> EXTRACTED DATA:
<<<<

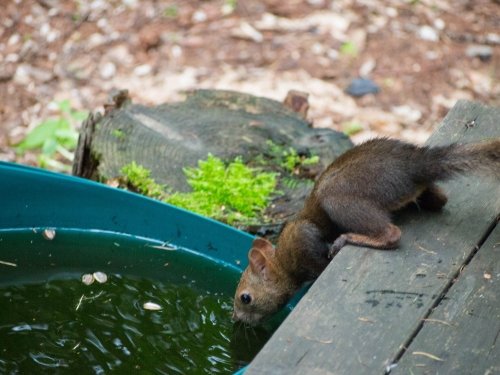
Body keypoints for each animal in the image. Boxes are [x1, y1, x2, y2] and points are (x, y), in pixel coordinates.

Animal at [233, 138, 500, 326]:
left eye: (245, 298)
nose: (235, 319)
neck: (283, 262)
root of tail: (415, 165)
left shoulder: (303, 240)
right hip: (420, 193)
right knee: (441, 200)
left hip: (340, 198)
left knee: (391, 233)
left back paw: (349, 238)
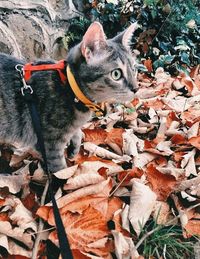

>>>>

Restate word for word the lines above that start at the line containing "right hip: (420, 193)" and run to the end of the listing; exclude the pictures.

right hip: (420, 193)
right knee: (441, 200)
left hip: (340, 198)
left knee: (391, 233)
left back paw: (349, 238)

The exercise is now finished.